Theologienne

A divinity student blogs her faithful, progressive Catholicism.

Tuesday, April 12, 2005

Sides & splitting

From the Advocate:

For the second time in less than six months, a Montgomery, Ala., Episcopal church has split from the national church over its appointment of an openly gay bishop in New Hampshire. Nearly 80% of the Church of the Ascension's 1,600-member congregation, including two of its three priests, decided Sunday to leave the church and form a new parish in the Anglican Communion called "Christchurch," the Montgomery Advertiser reported Monday. The new parish will meet at a Montgomery Presbyterian church until a permanent location is found. "This is one of the most difficult decisions my family has ever had to make. There is hardly a person in the parish, including those staying behind, who has not touched our lives in some respect," said Mark Wilkerson, who was a senior warden at the Church of the Ascension and is a member of the Christchurch executive committee. . . . "I am looking forward to worshipping without the internal politics of the Episcopal Church, and I suspect that everybody is looking forward to concentrating on the Great Commission," Wilkerson said. "God loves those who feel like in good conscience that they must leave, and God loves those who choose to stay."

It's thoughtful of Mr. Wilkerson to remind us that God loves those on both sides of an ideological split. Too bad the participants in the debate don't seem able to act with the same love. I read a wonderful piece on the Eucharist that said that when you disparage those who share communion with you, you are insulting the Host who invited them as guests. Leaving a worship communion is like storming out of a party because you consider yourself too good to be seen with the other revelers. Although Protestants schism to start new churches, Catholics, who inhabit a "big tent" in rhetoric, are often equally guilty of dissing the company their Host has provided. (Some Catholics worship in Latin and some with guitars, and both types are capable of devaluing the people and ideas that populate others' Masses.) There are even groups of Catholics who have left, as this Alabama church left their communion, to start new worship communities. I'll explore this Catholic phenomenon more fully in another posts: I have serious reservations about the practice.

A sort of petrefaction must have occurred in the Church of the Ascension, that all dialogue and desire for the parish to work together could be choked off by one issue. When you think of all the beliefs members of the same church have in common, many of which are quite preposterous from outside a faith standpoint, disagreement on one issue of church governance ought to be subsumable in joyous belief in the divinity of Christ and trust in God. It's understandable that a churchmember would feel angry when the hierarchy imposes a decision with which she does not agree, but that's what you sign on for in an organized religion. The Anglican Communion tends to be proud of the fact that their bishops vote and that decisions are handled democratically, in contrast with the Catholic model. Parishioners can't be unaware that this means that rules might sometimes change.

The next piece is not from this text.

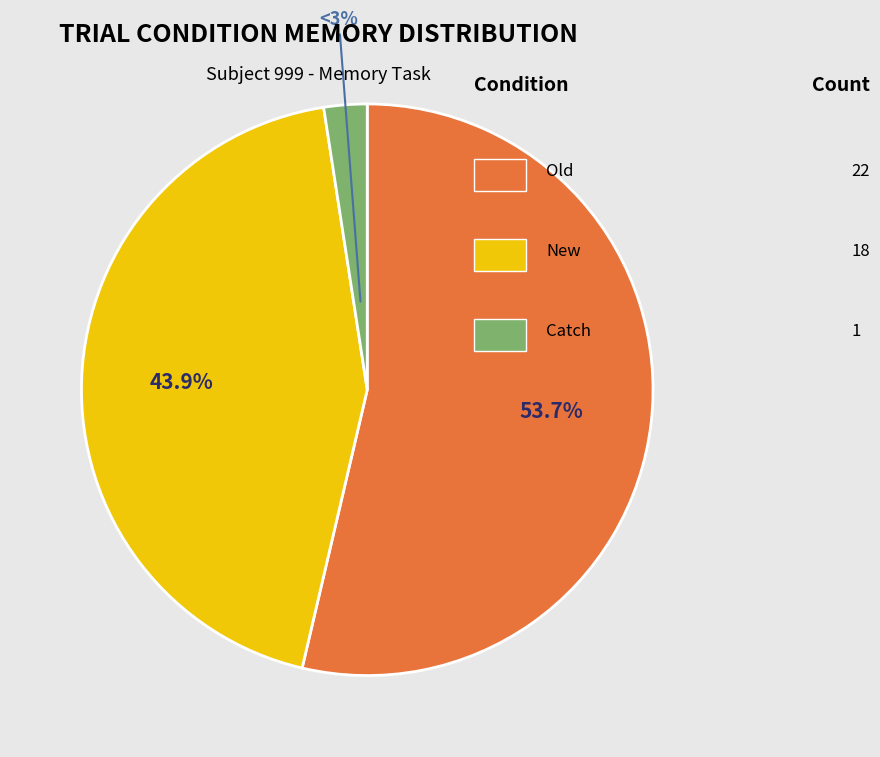

To the nearest percent, what portion does new represent?

44%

When you leave a church, you're not leaving the bishops, officeholders and theologians who instituted the situations you find disagreeable: you're leaving sisters and brothers in the faith, human pastors who work hard in their callings, people who have served side by side with you and watched your family grow old. It's a sad and misguided step to take, and one which cute off all possibility for dialogue between disagreeing sides. Since we are all invited to the Eucharistic feast, God must have planned for us all to talk to one another.